How realistic is our grasp of the seriousness of this shame-causing secret? It's hard to say. In the world of social media, a secret that would have been a cause for mockery in the past might be a career-ending moment now. Meanwhile, other secrets that used to cause people to commit suicide—King George V is reputed to have muttered, "I thought men like that shot themselves," when told that  Lord Beauchamp was gay—are now no reason for shame at all. But such issues are really much less significant than they appear. Social values have always been fluid and there is nothing new about such reversals. It is part of the human condition to be able to understand the shifting morals that will determine whether we are honoured members or pariahs of our society.

With that comes the recognition that many social values are merely contingent. The supposed permanent moral truths are often contingent but so are many of the new freedoms that supposedly replace them. I have little doubt that "gender fluidity" is not a freedom but a trap for the gullible who will shortly find themselves in the merciless care of the gods of the copybook headings. Because I believe this, however, I have no need to argue the point; when someone tells you they don't believe in Gravity, you don't need to convince them of their error, just sitting back and watching them fall will do. On the other hand, you needn't feel obliged to help bandage their wounds either.
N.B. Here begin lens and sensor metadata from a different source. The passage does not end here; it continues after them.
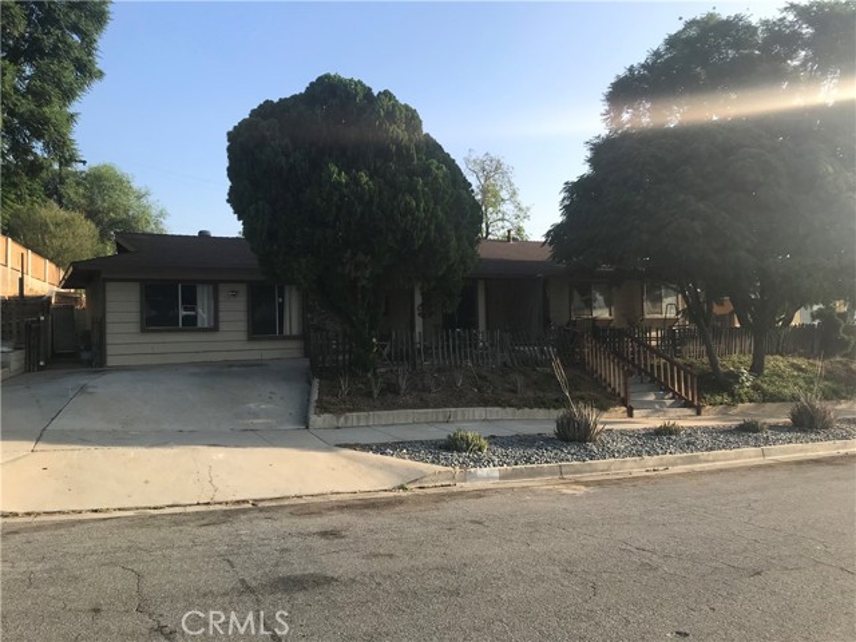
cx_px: 428
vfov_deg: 49.7
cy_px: 321
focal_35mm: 28
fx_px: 692
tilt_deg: +1.8
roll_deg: +1.0
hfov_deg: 63.4
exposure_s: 1/1182
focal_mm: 3.99
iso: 20
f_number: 1.8
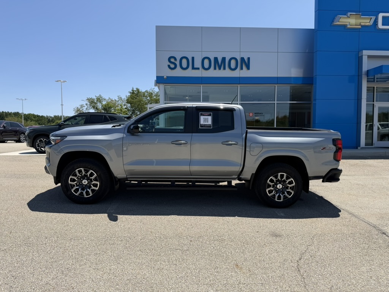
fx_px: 270
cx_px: 194
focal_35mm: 24
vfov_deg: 56.8
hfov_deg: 71.6
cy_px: 146
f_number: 1.78
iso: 80
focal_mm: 6.76
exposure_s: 1/3953
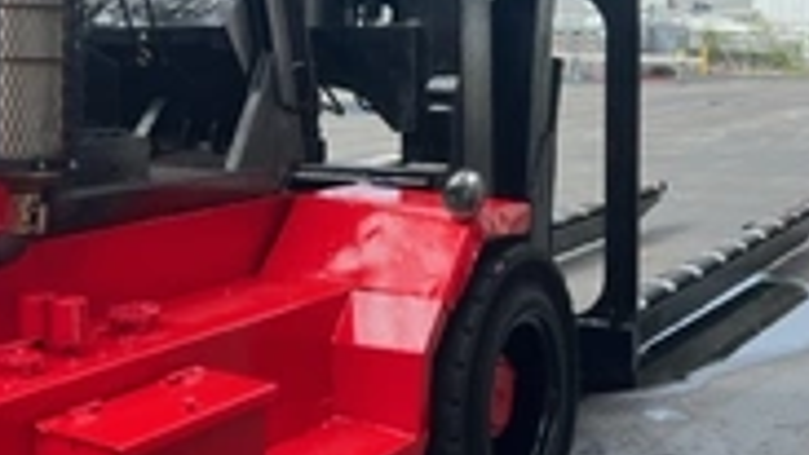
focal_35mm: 62
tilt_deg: -5.1
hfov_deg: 33.3
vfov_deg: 19.3
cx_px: 221
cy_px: 119
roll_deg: +0.4
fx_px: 1330
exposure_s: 1/1048
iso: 50
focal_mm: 5.7
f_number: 1.5
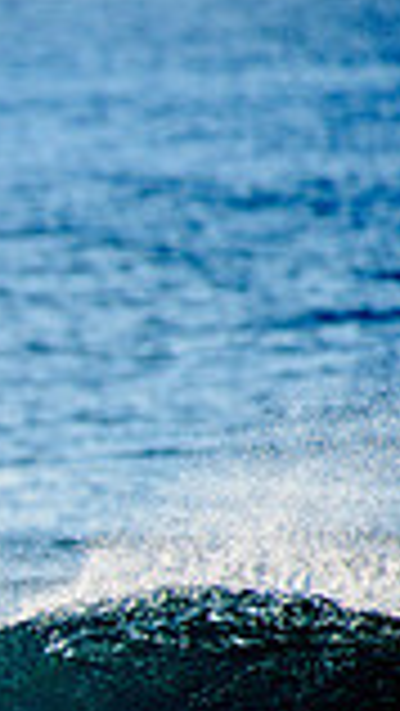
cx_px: -890
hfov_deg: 0.6
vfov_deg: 1.1
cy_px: 790
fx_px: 36296
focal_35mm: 1927
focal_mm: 500
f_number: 5.6
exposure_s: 1/2000
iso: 180
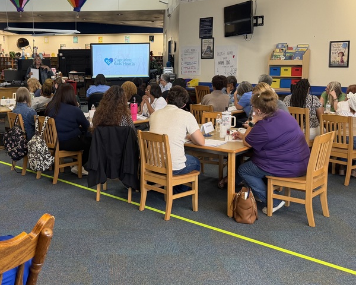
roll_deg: +0.5
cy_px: 119
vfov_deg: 37.2
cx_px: 113
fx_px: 421
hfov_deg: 45.0
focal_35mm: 40
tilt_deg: -7.9
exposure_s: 1/120
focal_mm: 6.76
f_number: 1.78
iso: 250
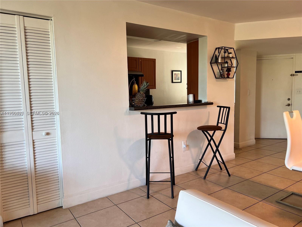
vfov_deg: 53.1
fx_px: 227
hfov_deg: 67.3
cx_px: 151
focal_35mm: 26
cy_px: 114
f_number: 1.5
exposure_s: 1/60
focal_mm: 5.7
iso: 80
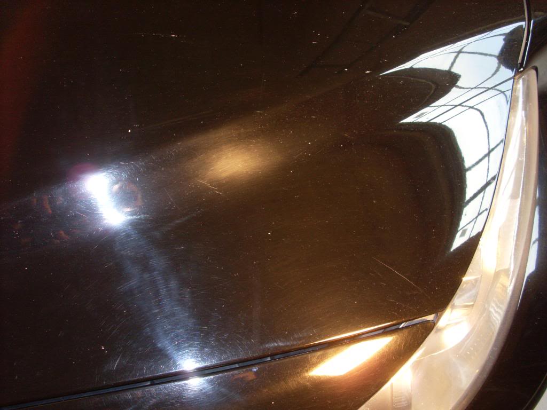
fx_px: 600
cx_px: 274
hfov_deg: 49.0
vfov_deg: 37.7
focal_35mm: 38
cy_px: 205
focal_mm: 6.3
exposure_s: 1/45
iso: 100
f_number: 3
A more important question for us regarding shame is to what degree it should restrict our behaviour. You might decide that some secrets are so troubling that you simply have to stop doing whatever it is that requires you to keep these secrets. Alternatively, when you see someone else's life being destroyed because they share a similar secret to your own, you might out yourself as an act of solidarity.

No matter what you do, however, some degree of esoteric messaging will be part of your life and it's foolish to pretend otherwise.

Another issue is the shame you may have been trained to feel by your family. Not all parents do this. My mother certainly did. She'd learned the trick from her mother so I don't blame her. Nevertheless, overcoming the effects of this was part of growing up for me.

I think that last concern is what is behind Don Draper's shame at his Korean war desertion.I can't prove my theory for, if it is true, the message is esoteric, which is to say hidden. You can't come right out and say that mothers are not necessarily good for their sons in our culture. So the message has to be hidden between the lines.

In any case, Don's secret identity is a MacGuffin. That is to say, it is a device to get the plot moving forward that is ultimately unimportant to the plot. It stands for something else and that something else is Don's need to shed his mother's influence. It's a need that all men have if they want to grow up (and, unfortunately, many men fail to recognize this).

My approach gives a vastly different reading of the series than the twist most people put on it. It also gives a different twist on male life.

This meditation was inspired by the twelfth episode of the first season of Mad Men. The title of the episode was "Nixon vs Kennedy". There will be more such meditations coming.